Given problem
Identify every line in the data below that contains the word "left", and copy each of those lines. Matching is case-sensitive.

Records

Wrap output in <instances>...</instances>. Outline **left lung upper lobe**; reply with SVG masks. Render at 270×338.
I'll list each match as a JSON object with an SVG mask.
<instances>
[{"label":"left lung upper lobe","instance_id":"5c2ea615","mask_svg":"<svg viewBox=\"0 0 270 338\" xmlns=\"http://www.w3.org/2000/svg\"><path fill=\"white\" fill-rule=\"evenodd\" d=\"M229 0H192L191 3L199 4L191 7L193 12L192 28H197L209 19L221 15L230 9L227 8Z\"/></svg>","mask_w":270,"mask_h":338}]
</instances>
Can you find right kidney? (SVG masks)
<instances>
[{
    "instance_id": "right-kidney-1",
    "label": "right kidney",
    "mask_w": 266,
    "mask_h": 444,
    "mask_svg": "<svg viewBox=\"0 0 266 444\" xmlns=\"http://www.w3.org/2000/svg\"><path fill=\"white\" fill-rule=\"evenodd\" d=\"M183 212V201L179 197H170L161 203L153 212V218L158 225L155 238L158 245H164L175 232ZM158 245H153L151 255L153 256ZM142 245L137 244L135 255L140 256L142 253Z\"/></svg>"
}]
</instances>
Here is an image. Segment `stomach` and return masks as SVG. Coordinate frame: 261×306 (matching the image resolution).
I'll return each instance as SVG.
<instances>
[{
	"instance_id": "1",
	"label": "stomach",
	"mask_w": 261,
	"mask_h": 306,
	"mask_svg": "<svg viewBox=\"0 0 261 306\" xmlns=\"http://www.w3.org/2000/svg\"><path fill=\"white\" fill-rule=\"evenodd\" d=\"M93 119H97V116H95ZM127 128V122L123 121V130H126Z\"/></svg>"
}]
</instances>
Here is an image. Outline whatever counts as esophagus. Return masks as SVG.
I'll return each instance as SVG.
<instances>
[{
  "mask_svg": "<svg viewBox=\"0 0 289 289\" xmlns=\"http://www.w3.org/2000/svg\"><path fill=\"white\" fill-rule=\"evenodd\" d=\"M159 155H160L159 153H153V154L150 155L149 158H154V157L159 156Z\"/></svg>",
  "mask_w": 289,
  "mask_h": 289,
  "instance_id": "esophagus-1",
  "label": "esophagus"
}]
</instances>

Exercise solution
Wrap output in <instances>...</instances>. Outline **left lung upper lobe**; reply with SVG masks. Render at 270×338.
[{"label":"left lung upper lobe","instance_id":"5c2ea615","mask_svg":"<svg viewBox=\"0 0 270 338\" xmlns=\"http://www.w3.org/2000/svg\"><path fill=\"white\" fill-rule=\"evenodd\" d=\"M229 0H192L191 3L199 4L191 7L193 12L192 28H197L209 19L221 15L230 9L227 8Z\"/></svg>","mask_w":270,"mask_h":338}]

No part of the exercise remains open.